### Work instructions:
Determine how many lines in the records hold "nodes", and give that number with nothing added.

Top of Task inputs

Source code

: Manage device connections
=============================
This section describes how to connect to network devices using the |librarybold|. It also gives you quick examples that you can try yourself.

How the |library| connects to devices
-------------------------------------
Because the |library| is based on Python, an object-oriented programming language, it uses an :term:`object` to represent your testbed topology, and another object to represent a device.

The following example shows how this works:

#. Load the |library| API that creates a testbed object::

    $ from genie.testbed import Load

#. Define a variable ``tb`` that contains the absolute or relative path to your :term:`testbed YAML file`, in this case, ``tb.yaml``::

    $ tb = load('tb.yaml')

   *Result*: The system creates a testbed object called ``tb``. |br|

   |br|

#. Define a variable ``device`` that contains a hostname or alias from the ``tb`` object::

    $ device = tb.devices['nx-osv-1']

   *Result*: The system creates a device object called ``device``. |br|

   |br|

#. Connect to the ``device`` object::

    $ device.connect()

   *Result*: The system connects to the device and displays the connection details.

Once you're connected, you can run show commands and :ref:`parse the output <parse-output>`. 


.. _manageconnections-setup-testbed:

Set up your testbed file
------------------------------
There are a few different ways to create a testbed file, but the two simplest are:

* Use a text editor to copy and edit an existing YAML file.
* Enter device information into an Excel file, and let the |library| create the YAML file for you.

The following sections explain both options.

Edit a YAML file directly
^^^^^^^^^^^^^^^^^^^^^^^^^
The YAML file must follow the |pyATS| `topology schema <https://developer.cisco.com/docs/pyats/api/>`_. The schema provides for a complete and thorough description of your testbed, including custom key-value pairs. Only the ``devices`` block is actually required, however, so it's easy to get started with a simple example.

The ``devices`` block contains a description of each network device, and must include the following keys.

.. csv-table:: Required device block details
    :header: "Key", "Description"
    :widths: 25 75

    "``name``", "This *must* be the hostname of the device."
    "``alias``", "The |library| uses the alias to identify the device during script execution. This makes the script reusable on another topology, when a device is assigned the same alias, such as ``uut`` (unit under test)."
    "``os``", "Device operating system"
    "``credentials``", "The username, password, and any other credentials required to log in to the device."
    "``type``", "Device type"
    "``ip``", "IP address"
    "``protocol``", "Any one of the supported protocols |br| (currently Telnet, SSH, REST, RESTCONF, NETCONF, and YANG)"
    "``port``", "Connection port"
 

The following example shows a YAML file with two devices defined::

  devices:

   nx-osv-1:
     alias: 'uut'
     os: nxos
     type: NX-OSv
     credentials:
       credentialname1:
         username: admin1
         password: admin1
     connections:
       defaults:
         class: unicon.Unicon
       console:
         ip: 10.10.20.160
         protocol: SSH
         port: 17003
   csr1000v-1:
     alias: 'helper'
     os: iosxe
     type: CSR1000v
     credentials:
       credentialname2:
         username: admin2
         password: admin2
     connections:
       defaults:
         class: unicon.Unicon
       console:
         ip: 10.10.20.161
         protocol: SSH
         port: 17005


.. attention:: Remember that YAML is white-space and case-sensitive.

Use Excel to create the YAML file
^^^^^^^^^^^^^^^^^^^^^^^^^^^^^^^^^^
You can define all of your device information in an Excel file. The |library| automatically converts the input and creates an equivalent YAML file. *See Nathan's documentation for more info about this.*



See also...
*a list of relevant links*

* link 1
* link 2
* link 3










Bottom of Task inputs
Top of Task inputs

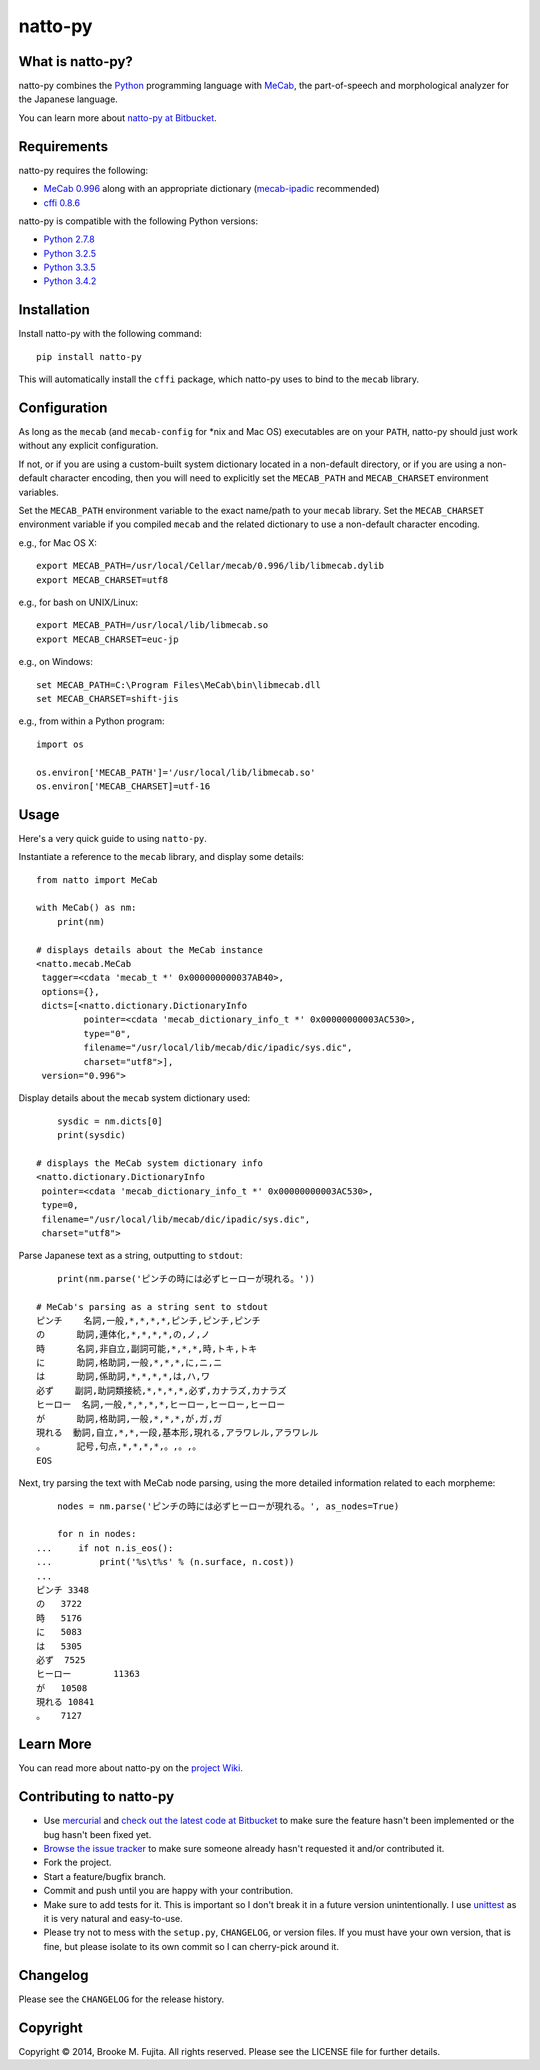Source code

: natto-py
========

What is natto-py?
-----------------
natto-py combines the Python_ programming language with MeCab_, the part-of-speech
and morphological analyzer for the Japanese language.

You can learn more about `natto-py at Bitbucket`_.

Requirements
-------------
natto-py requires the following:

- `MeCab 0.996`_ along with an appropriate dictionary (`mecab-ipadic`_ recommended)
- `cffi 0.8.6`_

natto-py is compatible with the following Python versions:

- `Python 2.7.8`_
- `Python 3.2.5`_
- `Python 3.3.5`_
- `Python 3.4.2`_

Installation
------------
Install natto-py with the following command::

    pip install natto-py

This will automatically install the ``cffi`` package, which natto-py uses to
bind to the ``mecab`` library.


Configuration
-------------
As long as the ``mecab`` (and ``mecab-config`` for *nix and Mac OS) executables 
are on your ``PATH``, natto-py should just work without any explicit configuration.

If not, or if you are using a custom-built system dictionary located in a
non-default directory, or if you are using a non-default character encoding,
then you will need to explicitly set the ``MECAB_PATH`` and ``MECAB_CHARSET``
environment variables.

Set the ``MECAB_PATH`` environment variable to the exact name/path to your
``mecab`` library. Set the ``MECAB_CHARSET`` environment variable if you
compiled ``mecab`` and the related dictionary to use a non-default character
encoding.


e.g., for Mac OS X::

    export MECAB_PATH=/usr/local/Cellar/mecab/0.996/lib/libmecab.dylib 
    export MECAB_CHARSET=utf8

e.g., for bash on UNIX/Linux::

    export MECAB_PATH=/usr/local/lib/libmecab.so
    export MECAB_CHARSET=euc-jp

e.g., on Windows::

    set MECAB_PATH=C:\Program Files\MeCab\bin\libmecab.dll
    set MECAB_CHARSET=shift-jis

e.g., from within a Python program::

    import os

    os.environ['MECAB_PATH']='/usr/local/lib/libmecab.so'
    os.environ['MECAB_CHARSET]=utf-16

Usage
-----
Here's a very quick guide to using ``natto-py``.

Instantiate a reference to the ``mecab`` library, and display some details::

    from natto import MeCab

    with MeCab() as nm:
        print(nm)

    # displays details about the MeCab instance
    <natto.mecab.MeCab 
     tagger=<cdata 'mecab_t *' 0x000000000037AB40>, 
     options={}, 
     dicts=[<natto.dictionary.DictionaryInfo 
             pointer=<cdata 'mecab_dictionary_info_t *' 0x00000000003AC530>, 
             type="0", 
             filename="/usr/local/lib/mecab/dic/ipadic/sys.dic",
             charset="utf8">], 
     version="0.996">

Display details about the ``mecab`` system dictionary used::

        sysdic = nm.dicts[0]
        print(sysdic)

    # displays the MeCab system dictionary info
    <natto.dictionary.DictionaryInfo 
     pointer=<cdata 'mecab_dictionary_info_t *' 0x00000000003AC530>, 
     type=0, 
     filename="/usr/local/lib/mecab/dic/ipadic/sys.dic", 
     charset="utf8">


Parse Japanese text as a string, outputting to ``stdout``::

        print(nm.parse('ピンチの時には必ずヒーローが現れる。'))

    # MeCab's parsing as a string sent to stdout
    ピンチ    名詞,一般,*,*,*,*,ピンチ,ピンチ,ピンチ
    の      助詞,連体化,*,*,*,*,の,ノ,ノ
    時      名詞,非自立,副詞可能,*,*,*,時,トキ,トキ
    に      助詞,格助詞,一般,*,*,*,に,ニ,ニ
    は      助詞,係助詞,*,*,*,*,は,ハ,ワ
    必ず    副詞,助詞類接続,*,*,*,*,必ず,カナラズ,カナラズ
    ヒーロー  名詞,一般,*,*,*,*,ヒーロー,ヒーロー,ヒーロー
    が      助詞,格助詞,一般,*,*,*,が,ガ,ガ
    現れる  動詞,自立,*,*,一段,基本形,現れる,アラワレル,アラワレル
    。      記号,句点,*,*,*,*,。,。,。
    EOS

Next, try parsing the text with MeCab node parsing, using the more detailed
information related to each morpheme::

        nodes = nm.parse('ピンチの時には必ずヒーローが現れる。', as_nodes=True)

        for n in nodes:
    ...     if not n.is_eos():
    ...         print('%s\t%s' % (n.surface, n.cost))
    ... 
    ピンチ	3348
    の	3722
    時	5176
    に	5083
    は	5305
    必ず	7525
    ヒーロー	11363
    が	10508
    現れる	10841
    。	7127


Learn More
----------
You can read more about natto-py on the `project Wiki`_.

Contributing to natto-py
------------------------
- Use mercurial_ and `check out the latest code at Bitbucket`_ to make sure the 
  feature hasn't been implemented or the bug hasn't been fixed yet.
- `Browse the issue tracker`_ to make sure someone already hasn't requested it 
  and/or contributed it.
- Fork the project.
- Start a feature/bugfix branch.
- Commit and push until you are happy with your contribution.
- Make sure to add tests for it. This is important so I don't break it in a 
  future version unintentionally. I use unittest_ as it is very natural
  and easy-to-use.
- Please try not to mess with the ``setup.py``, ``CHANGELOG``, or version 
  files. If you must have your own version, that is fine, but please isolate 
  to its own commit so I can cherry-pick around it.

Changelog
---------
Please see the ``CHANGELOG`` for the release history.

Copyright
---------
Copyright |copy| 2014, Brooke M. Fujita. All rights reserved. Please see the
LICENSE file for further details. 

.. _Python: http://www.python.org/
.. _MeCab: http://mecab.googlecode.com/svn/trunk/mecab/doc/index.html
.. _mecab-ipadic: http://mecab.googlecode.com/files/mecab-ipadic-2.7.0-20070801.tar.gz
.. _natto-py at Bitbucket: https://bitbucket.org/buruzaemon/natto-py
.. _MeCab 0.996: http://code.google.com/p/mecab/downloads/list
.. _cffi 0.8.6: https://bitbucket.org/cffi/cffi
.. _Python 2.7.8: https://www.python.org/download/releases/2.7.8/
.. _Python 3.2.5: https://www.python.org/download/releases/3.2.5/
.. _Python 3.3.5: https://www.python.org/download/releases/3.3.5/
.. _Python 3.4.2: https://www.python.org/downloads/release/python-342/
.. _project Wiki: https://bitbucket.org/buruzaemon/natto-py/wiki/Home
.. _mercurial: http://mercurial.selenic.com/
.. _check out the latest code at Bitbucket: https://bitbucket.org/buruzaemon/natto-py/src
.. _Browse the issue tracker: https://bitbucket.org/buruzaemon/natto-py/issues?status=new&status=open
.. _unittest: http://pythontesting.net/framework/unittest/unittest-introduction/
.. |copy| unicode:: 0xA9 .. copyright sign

Bottom of Task inputs

### Finished task:
2